Military intervention holds out the possibility of putting a swift end to suffering—but also of increasing that suffering, without achieving the goal the victims seek. Coercive but non-military alternatives have the disadvantage of allowing the violence to continue, at least in the short term; but they still may be preferable. When Laurent Gbagbo, the president of Cote D’Ivoire, massacred his opponents rather than accept the results of an election he lost, the U.N. and a regional African body slowly tightened an economic vise on him until his regime collapsed. He killed a lot of people along the way, but he was ultimately stopped. Are such measures available in Syria?
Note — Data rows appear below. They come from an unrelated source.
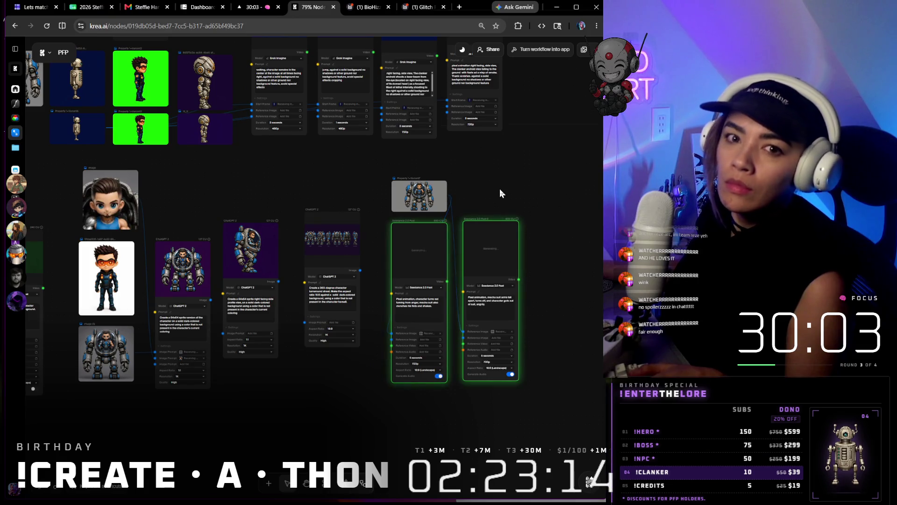
{"action": "left_click", "coordinate": [367, 9]}
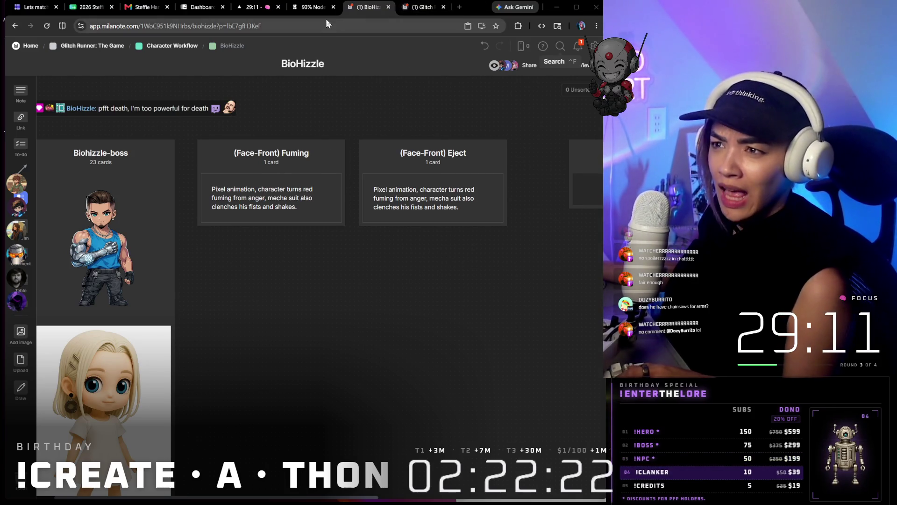
- Back in the Krea workflow, nudge the first Seedance video node slightly left
{"action": "left_click", "coordinate": [303, 8]}
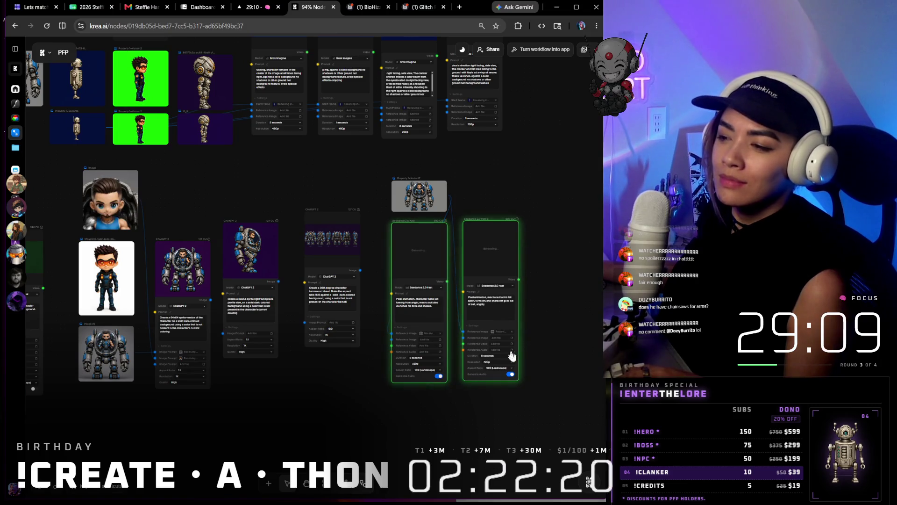
{"action": "scroll", "coordinate": [513, 355], "scroll_direction": "up", "scroll_amount": 5}
{"action": "scroll", "coordinate": [529, 245], "scroll_direction": "up", "scroll_amount": 3}
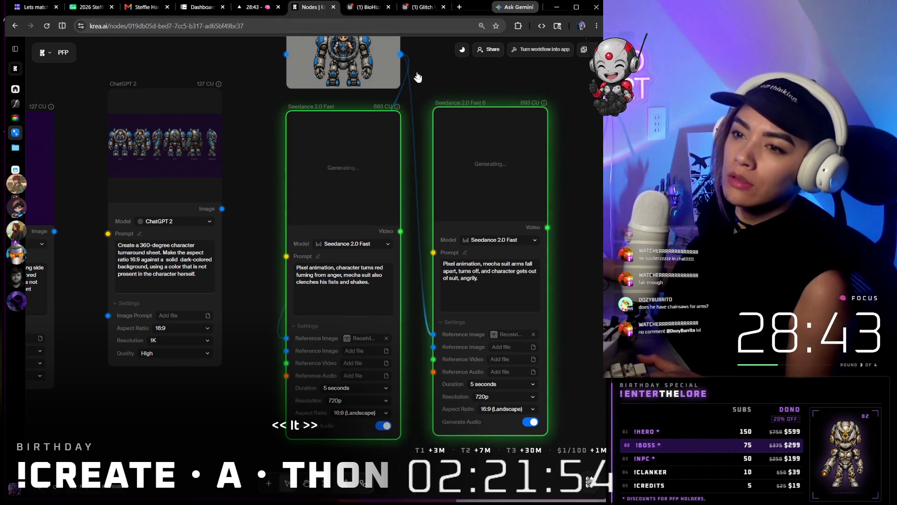
{"action": "scroll", "coordinate": [417, 72], "scroll_direction": "down", "scroll_amount": 2}
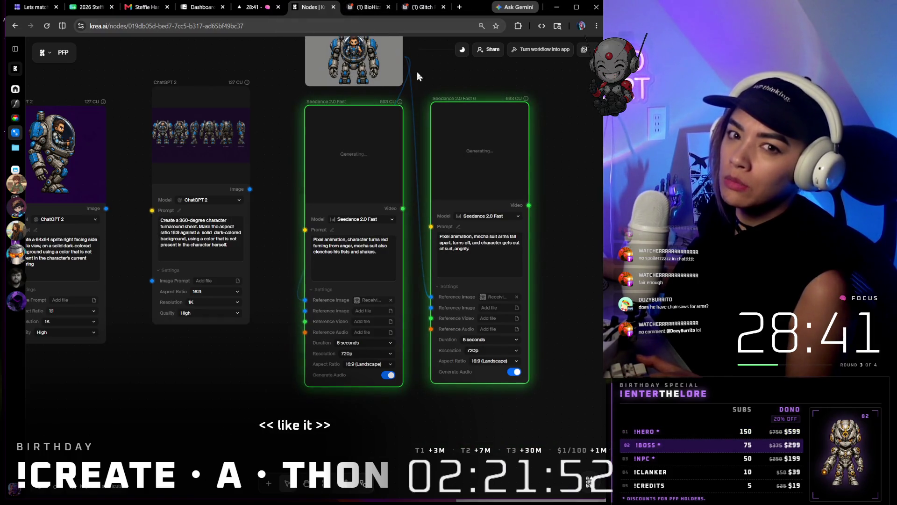
{"action": "left_click_drag", "start_coordinate": [363, 136], "coordinate": [355, 128]}
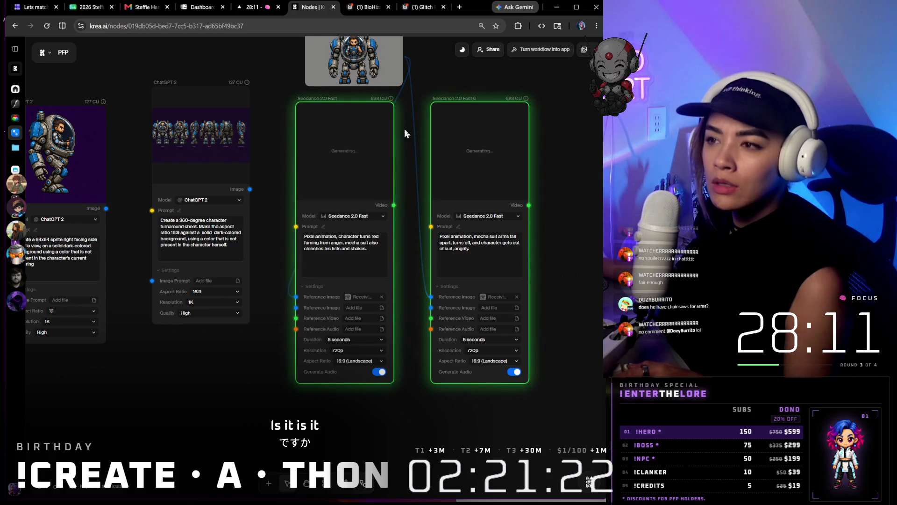
{"action": "scroll", "coordinate": [411, 135], "scroll_direction": "up", "scroll_amount": 3}
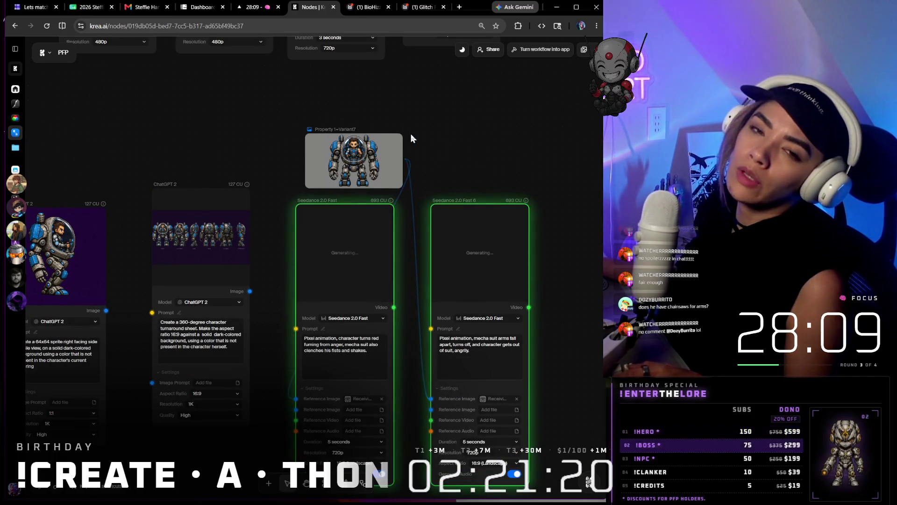
{"action": "scroll", "coordinate": [411, 134], "scroll_direction": "down", "scroll_amount": 5}
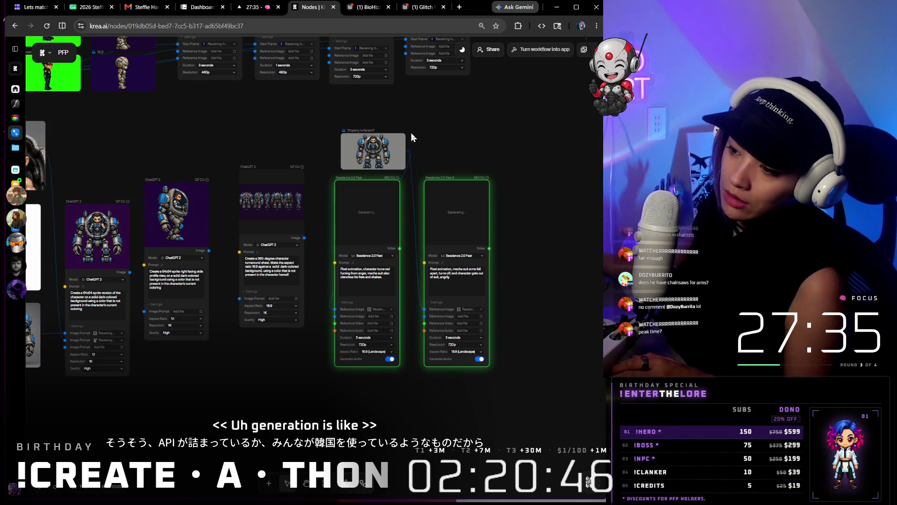
- Grab the Eject prompt from the node workflow and return to the BioHizzle board
{"action": "mouse_move", "coordinate": [372, 6]}
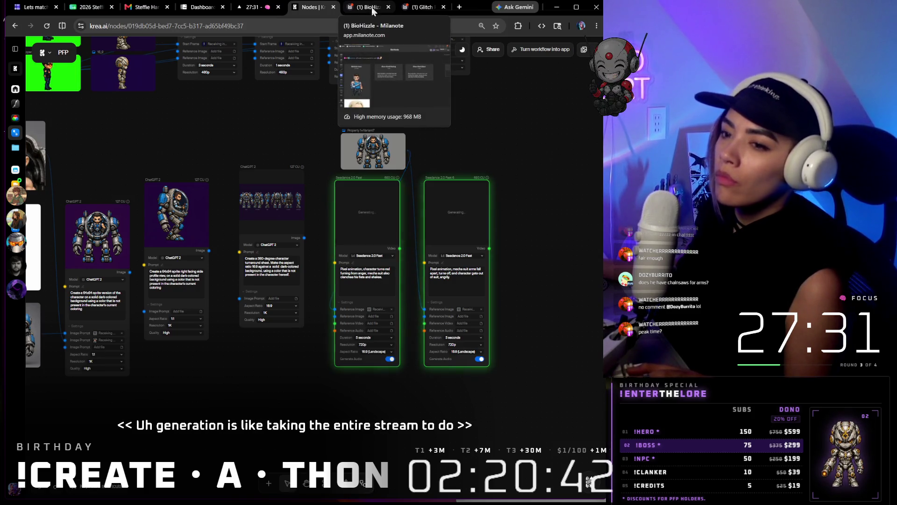
{"action": "left_click", "coordinate": [374, 6]}
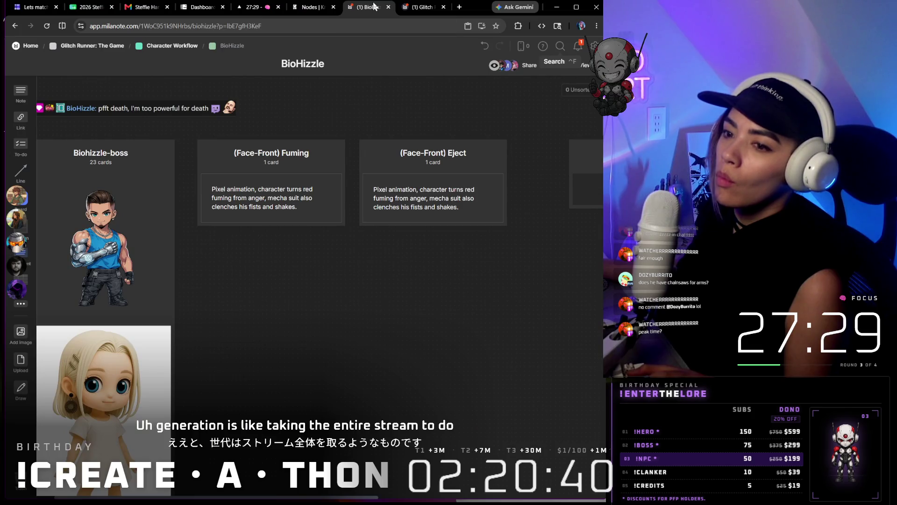
{"action": "left_click", "coordinate": [421, 7]}
{"action": "left_click", "coordinate": [360, 10]}
{"action": "left_click", "coordinate": [309, 10]}
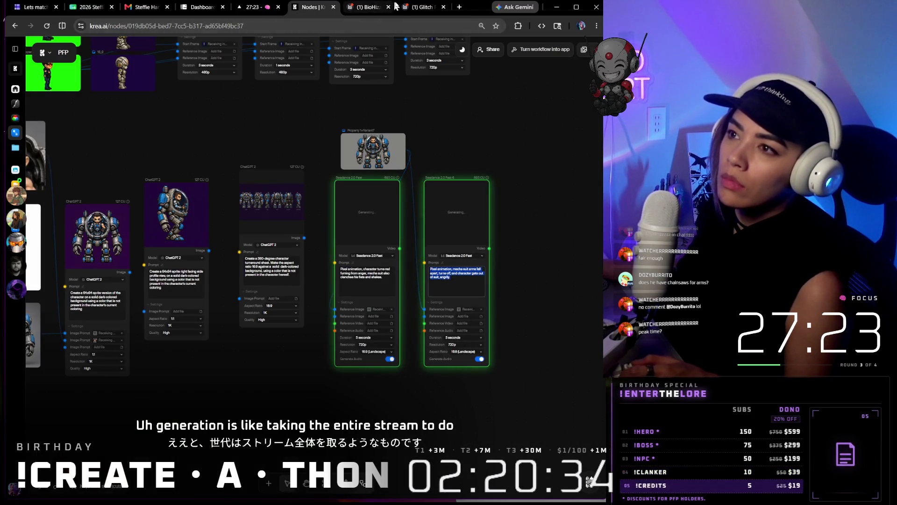
{"action": "left_click", "coordinate": [420, 7]}
{"action": "left_click", "coordinate": [376, 10]}
- Replace the Eject card's text with the new arms-falling-apart, angry-exit prompt
{"action": "double_click", "coordinate": [423, 220]}
{"action": "key", "text": "ctrl+a"}
{"action": "type", "text": "Pixel animation, mecha suit arms fall apart, turns off, and character gets out of suit, angrily."}
{"action": "scroll", "coordinate": [457, 256], "scroll_direction": "down", "scroll_amount": 3, "text": "ctrl"}
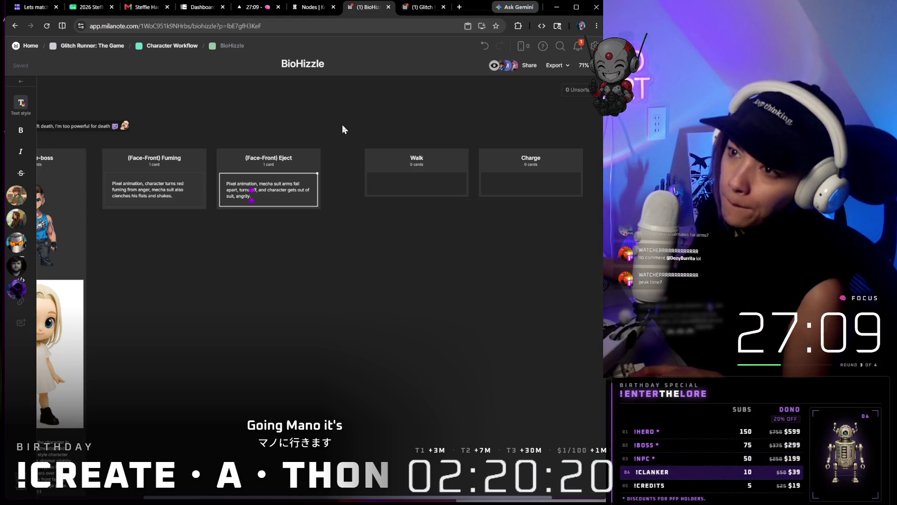
{"action": "scroll", "coordinate": [342, 124], "scroll_direction": "down", "scroll_amount": 2}
{"action": "scroll", "coordinate": [358, 251], "scroll_direction": "up", "scroll_amount": 2}
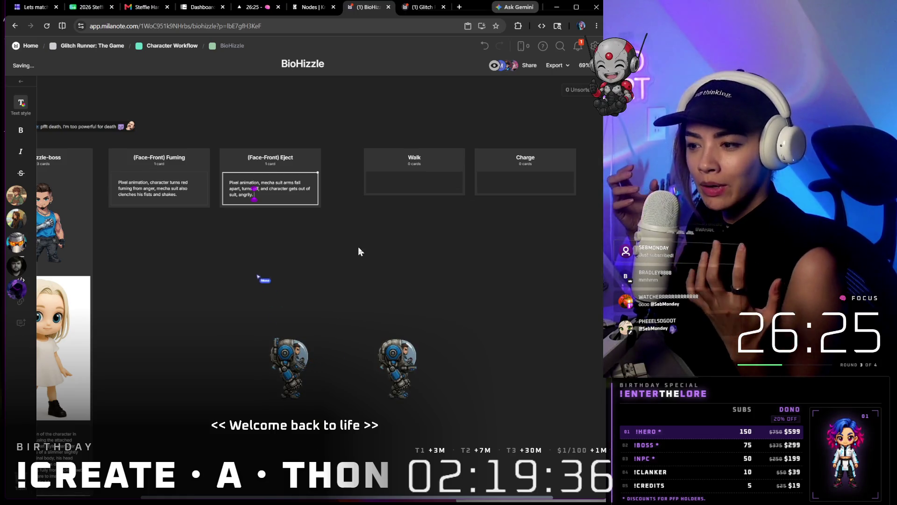
{"action": "scroll", "coordinate": [251, 266], "scroll_direction": "up", "scroll_amount": 10}
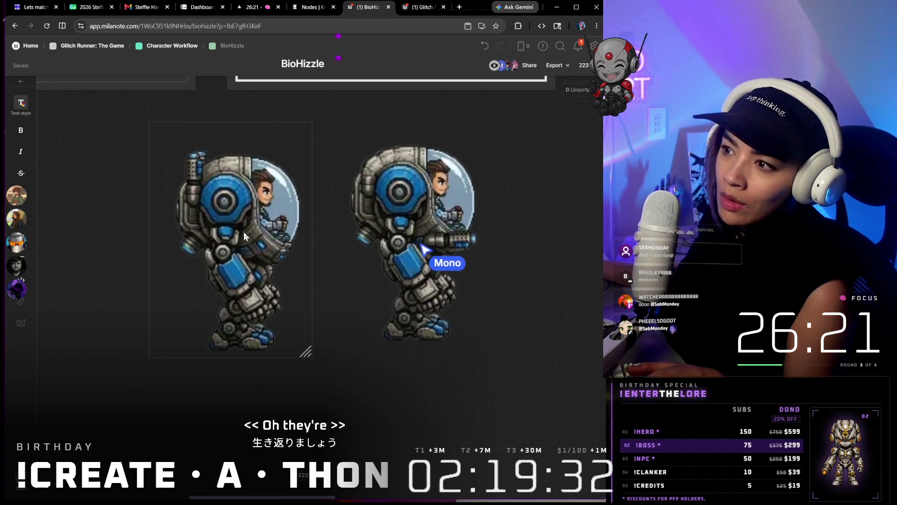
{"action": "scroll", "coordinate": [247, 239], "scroll_direction": "up", "scroll_amount": 3}
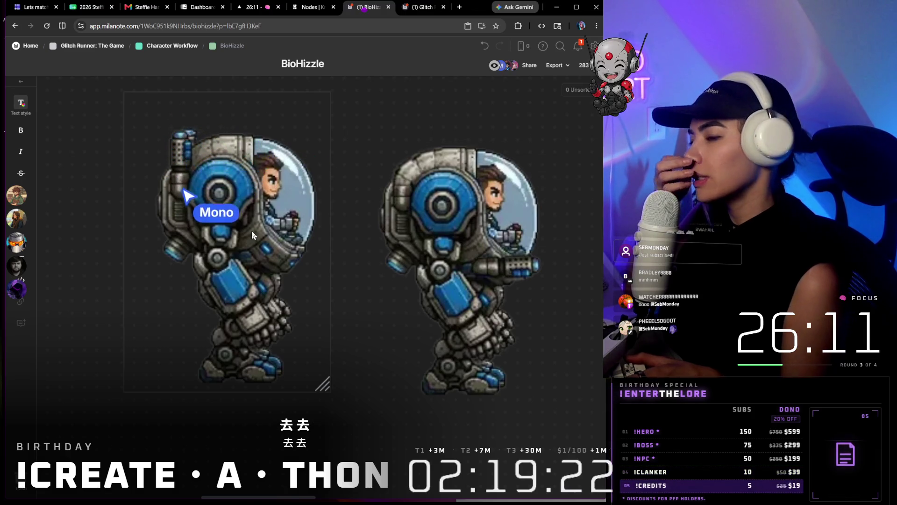
{"action": "left_click", "coordinate": [487, 228]}
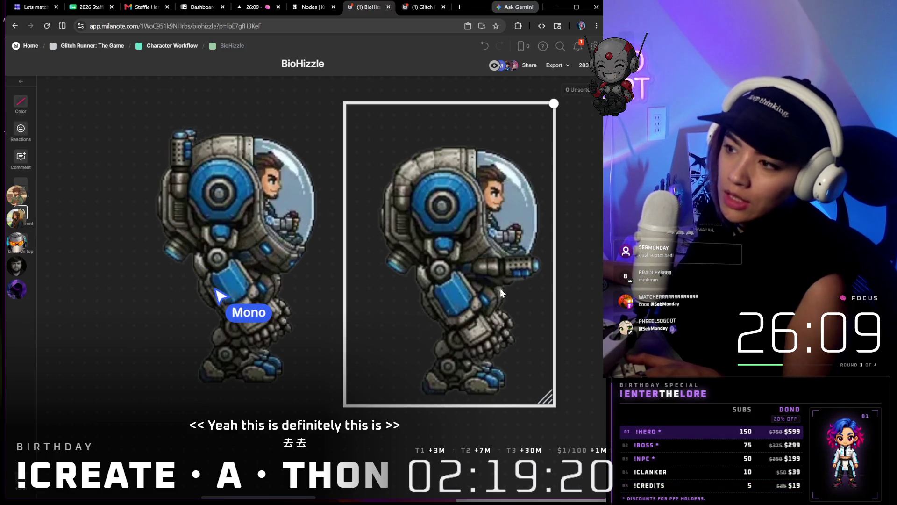
{"action": "scroll", "coordinate": [515, 255], "scroll_direction": "down", "scroll_amount": 5}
Maybe. Western nations and the Arab League should expand and tighten sanctions on Assad and his circle in order to persuade fence-sitters in the business class to abandon the regime; they should, as a recent report from the Center on American Progress suggests, encourage defections from the Syrian military, including through the establishment of a safe haven in Turkey or Jordan.

Should they also equip the Free Syrian Army, as France and Qatar did with the Libyan rebels? At the moment, the FSA is a collection of autonomous militias with little central direction and virtually no coordination with the political opposition; arming them would be a prescription for deeper chaos. But if the civilian and military leadership can organize itself into something like a proto-government—which they might be able to do in a safe haven over the border—than that calculus may change. (It may be a moot point, since reportedly Arab neighbors are already arming the rebels.)

One thing we know is that these conflicts change their character from week to week. Assad’s forces have begun killing in bigger bunches. Military defections are growing, and the conflict is increasingly taking on the character of a civil war. That may be just what Assad wants, since it appears to produce a moral equivalency between the sides; but civil war, as Wieseltier notes, is also a sign of the grim determination of opponents. It is possible, in short, that the circumstances which now preclude military intervention will change, and thus that the surrounding politics will change as well. If Assad loses key sources of support, defections grow, and the opposition unites, the Arab League might, for example, work with Turkey to establish a safe haven inside Syria. Any such area would need military protection so as not to turn into Srebrenica. And then an intervention in Syria would look like something that one could reasonably support—much more like Libya than Iraq.

James Traub is a contributing writer for the New York Times Magazine and a fellow of the Center on International Cooperation.